Et l'Ukraine, en tant qu'ex République Socialiste Soviétique a conservé, au delà de 1991 l'année de son indépendance, non seulement son parc d'artillerie (sauf le nucléaire) mais aussi son utilisation dans les conflits armés. Aussi lorsque les colonnes blindées de l'Opération Spéciale Antiterroriste s'ébranlent vers le Donbass en avril 2014, elles emmènent avec elles les bouches à feu qui rapidement vont imposer leur terreur auprès de la population civile du Donbass. 

Depuis les premiers combats de Slaviansk, au cours desquels Kiev organise avec son artillerie une guerre de siège, jusq'aux provocations quotidiennes d'hier en passant par la réduction des "chaudrons" d'Iliovaisk et Debalsevo par exemple, l'artillerie est bien le chef d'orchestre de ce front du Donbass.


Kiev cependant va devoir rapidement réadapter l'emploi de son artillerie à la réalité de cette guerre asymétrique qui, dès les premiers combats de Slaviansk va montrer l'obsolescence du matériel autant que des servants ukrainiens, victimes d'un abandon à la fois de l'entretien et de la formation d'une armée décadente. 

Tout comme l'aviation, l'artillerie ukrainienne, malgré une supériorité écrasante va subir de lourdes pertes de la part des unités de la milice qui sont obligées de compenser leur faiblesse numérique par une adaptation basée sur une extrême mobilité et dispersion des moyens utilisés pour réaliser des tirs de contre-batteries.
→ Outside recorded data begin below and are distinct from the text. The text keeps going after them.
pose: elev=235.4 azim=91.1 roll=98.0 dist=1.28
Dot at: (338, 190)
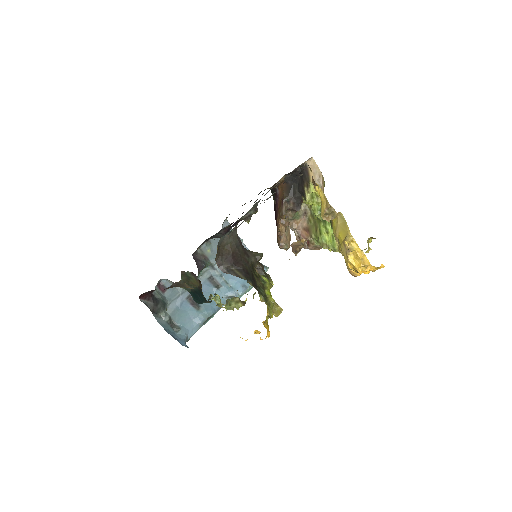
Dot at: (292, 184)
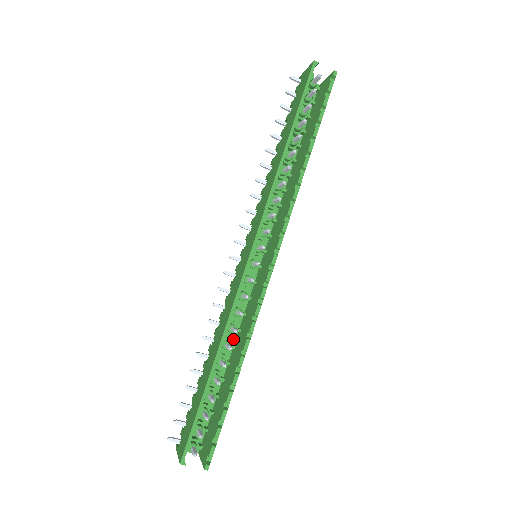
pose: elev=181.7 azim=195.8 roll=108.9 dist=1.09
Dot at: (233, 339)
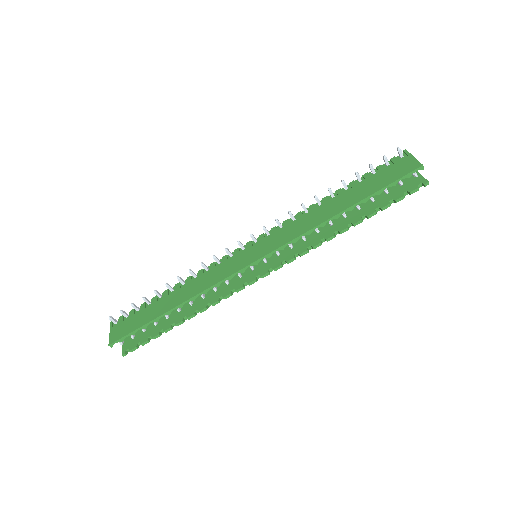
Dot at: occluded
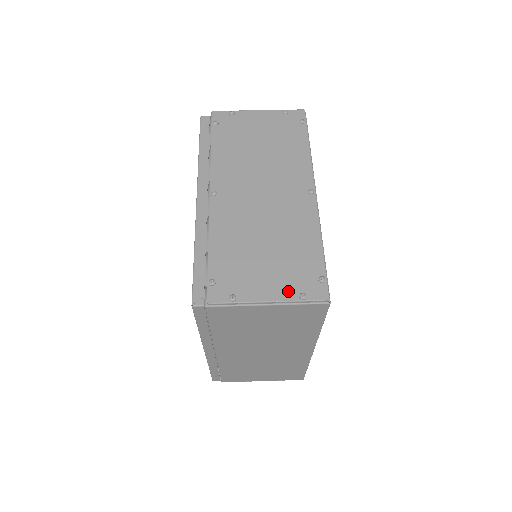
Les exemples sont nombreux qui vont à la fois redonner un place de premier rang à l'artillerie et la réformer dans sa tactique d'emploi, comme par exemple les 6 obusiers Msta-B alignés "à l'ancienne" de la 55ème brigade d'artillerie ukrainienne (Brigade "Vasyl Petrov") et qui vont être détruits par un tir de contre batterie républicain une unité de la milice mobile et précise au début juillet 2014 près de Krany Liman (Nord de Slaviansk). 

Les unités ukrainiennes, désorganisées et peu motivées vont, en plus d'une tactique inadaptée à la situation, devoir faire face à de nombreux problèmes d'approvisionnement logistique et d'emploi des pièces d'artillerie lourdes, tels les systèmes d'armes LRM (Lance Roquettes Multiples)  dont nombre de munitions périmées ou mal conditionnées n'explosent pas, ou se dispersent exagérément. A ces problèmes d'armurerie se rajoutent des problèmes purement logistique comme l'approvisionnement des véhicules porteurs Zil 135LM des systèmes LRM 'Uragan" et "Smerch" qui consomment 150 litres de carburant aux 100 kilomètres pour faire tourner leurs 2 moteurs de 125 cv chacun.
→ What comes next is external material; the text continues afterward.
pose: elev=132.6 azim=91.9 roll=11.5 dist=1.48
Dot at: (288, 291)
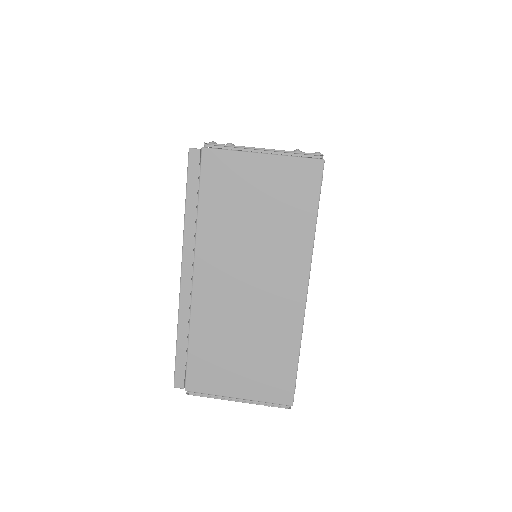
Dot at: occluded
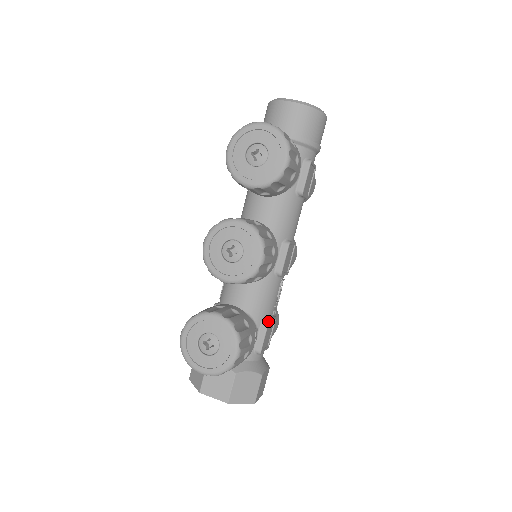
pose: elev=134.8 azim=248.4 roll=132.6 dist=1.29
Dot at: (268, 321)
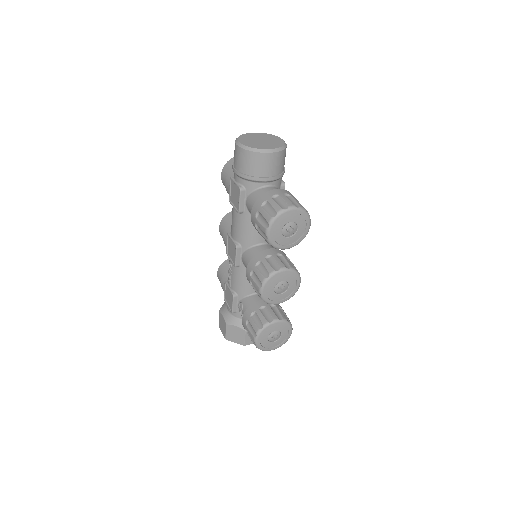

Résultat: l'armée ukrainienne va rapidement faire taire ses lance roquettes multiples ainsi que ses vieux systèmes Tochka U (missile tactique) dès la première année du conflit (à part quelques campagnes de bombardements exceptionnelles de LRM) et Kiev va se lancer dans un renouvellement des stocks de munitions (qui étaient presque tous épuisés) et des modifications de certains systèmes d'armes comme par exemple le LRM "Smerch" qui est testé avec de nouvelles fusées permettant grâce à un système de guidage d'augmenter la précision des roquettes.

Tir du nouveau lance-roquettes multiples "Cheburashka" des milices 
en représailles de la mort du chef de bataillon "Mamaï" en mai 2018

De son côté, la République populaire de Donetsk a également entrepris une modernisation des vieux systèmes d'armes datant de l'ère soviétique, ainsi en 2018 a été présenté le "Cheburashka", un nouveau lance roquettes multiples ainsi qu'un lance missile "flocon de neige" sortis des usines d'armement de Donetsk. 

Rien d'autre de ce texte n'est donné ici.